Gibt es östrogenfreie Alternativen?

Reine Gestagen-Präparate sind eine Alternative für betroffene Frauen. Auf dem Markt ist zum Beispiel eine östrogenfreie Pille, die ohne Pause eingenommen wird. Damit kommt es nicht zu einer Blutung, höchstens zu Schmierblutungen zwischendurch, erklärte Strowitzki. Weitere Präparate sind in den Oberarm eingesetzte Hormon-Stäbchen, deren Wirkung über drei Jahre anhält, und die Drei-Monats-Spritze. Aber auch die normale Östrogen-Gestagen-Pille kann ohne Pause durchgenommen werden. „Es gibt keinen medizinisch belegten Nachteil”, sagt Strowitzki.

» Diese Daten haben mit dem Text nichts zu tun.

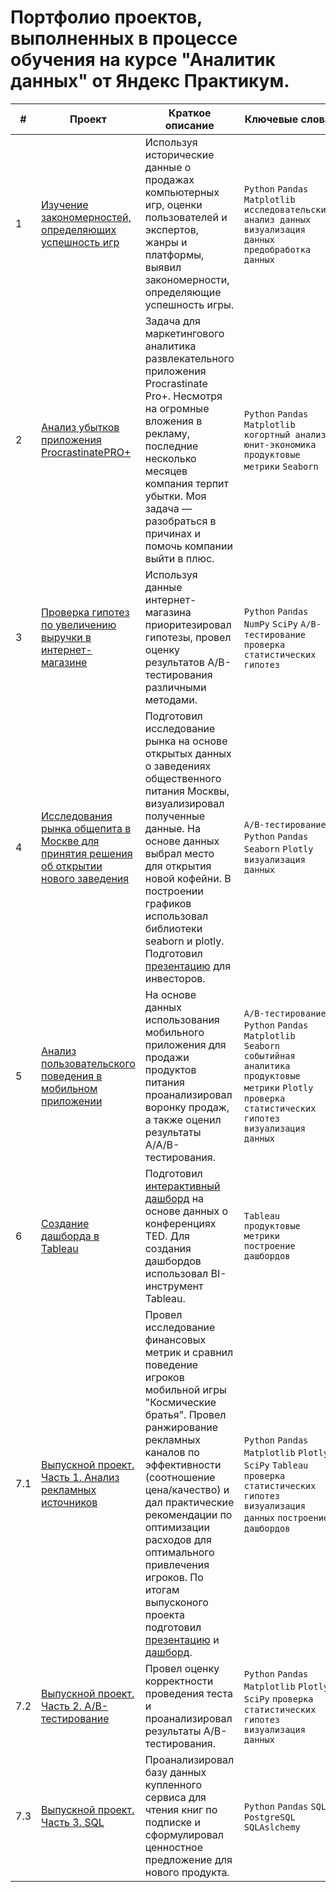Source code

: # Портфолио проектов, выполненных в процессе обучения на курсе "Аналитик данных" от Яндекс Практикум.

| # | Проект | Краткое описание | Ключевые слова |
| --- | --- | --- | --- |
| 1 | [Изучение закономерностей, определяющих успешность игр]() | Используя исторические данные о продажах компьютерных игр, оценки пользователей и экспертов, жанры и платформы, выявил закономерности, определяющие успешность игры. | `Python` `Pandas` `Matplotlib` `исследовательский анализ данных` `визуализация данных` `предобработка данных` |
| 2 | [Анализ убытков приложения ProcrastinatePRO+]() | Задача для маркетингового аналитика развлекательного приложения Procrastinate Pro+. Несмотря на огромные вложения в рекламу, последние несколько месяцев компания терпит убытки. Моя задача — разобраться в причинах и помочь компании выйти в плюс. | `Python` `Pandas` `Matplotlib` `когортный анализ` `юнит-экономика` `продуктовые метрики` `Seaborn` |
| 3 | [Проверка гипотез по увеличению выручки в интернет-магазине]() | Используя данные интернет-магазина приоритезировал гипотезы, провел оценку результатов A/B-тестирования различными методами. | `Python` `Pandas` `NumPy` `SciPy` `А/В-тестирование` `проверка статистических гипотез` |
| 4 | [Исследования рынка общепита в Москве для принятия решения об открытии нового заведения]() | Подготовил исследование рынка на основе открытых данных о заведениях общественного питания Москвы, визуализировал полученные данные. На основе данных выбрал место для открытия новой кофейни. В построении графиков использовал библиотеки seaborn и plotly. Подготовил [презентацию]() для инвесторов. | `А/В-тестирование` `Python` `Pandas` `Seaborn` `Plotly` `визуализация данных` |
| 5 | [Анализ пользовательского поведения в мобильном приложении]() | На основе данных использования мобильного приложения для продажи продуктов питания проанализировал воронку продаж, а также оценил результаты A/A/B-тестирования. | `А/В-тестирование` `Python` `Pandas` `Matplotlib` `Seaborn` `событийная аналитика` `продуктовые метрики` `Plotly` `проверка статистических гипотез` `визуализация данных` |
| 6 | [Создание дашборда в Tableau]() | Подготовил [интерактивный дашборд](https://public.tableau.com/app/profile/alexey.barashkov/viz/project_ted/sheet0?publish=yes) на основе данных о конференциях TED. Для создания дашбордов использовал BI-инструмент Tableau. | `Tableau` `продуктовые метрики` `построение дашбордов` |
| 7.1 | [Выпускной проект. Часть 1. Анализ рекламных источников]() | Провел исследование финансовых метрик и сравнил поведение игроков мобильной игры "Космические братья". Провел ранжирование рекламных каналов по эффективности (соотношение цена/качество) и дал практические рекомендации по оптимизации расходов для оптимального привлечения игроков. По итогам выпусконого проекта подготовил [презентацию]() и [дашборд](https://public.tableau.com/app/profile/alexey.barashkov/viz/project_space_brothers/sheet2?publish=yes). | `Python` `Pandas` `Matplotlib` `Plotly` `SciPy` `Tableau` `проверка статистических гипотез` `визуализация данных` `построение дашбордов` |
| 7.2 | [Выпускной проект. Часть 2. А/В-тестирование]() | Провел оценку корректности проведения теста и проанализировал результаты А/В-тестирования. | `Python` `Pandas` `Matplotlib` `Plotly` `SciPy` `проверка статистических гипотез` `визуализация данных` |
| 7.3 | [Выпускной проект. Часть 3. SQL]() | Проанализировал базу данных купленного сервиса для чтения книг по подписке и сформулировал ценностное предложение для нового продукта. | `Python` `Pandas` `SQL` `PostgreSQL` `SQLAslchemy` |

Bei östrogenfreien Präparaten muss die Frau allerdings darauf achten, dass sie nicht unter Östrogen-Mangel leidet. Dann kann es zur Reduktion der Knochendichte, zu Hitzewallungen und Schlafstörungen kommen. Es sei aber medizinisch belegt, dass die östrogenfreie Pille und das Stäbchen nicht zu einem Mangel führen, beruhigt Strowitzki.

Wie sicher ist die Verhütung?

Medizinisch gesehen ist die Pillenpause also nicht notwendig - im Gegenteil: Die Sicherheit, nicht schwanger zu werden, ist bei einem langen Zyklus (vier Pillen-Monatspackungen plus eine Woche Pillenpause) höher als bei einem kurzen (eine Monatspackung plus eine Woche Pause). Der Grund: Die Hormone der Hirnanhangsdrüse, die das Ei im Eierstock heranreifen lassen, werden dauerhafter und somit intensiver unterdrückt. Das Fazit ist laut Strowitzki daher: Nicht zu viel oder zu wenig Östrogen ist die Ursache für die menstruelle Migräne, sondern die Schwankungen zwischen beiden Zuständen.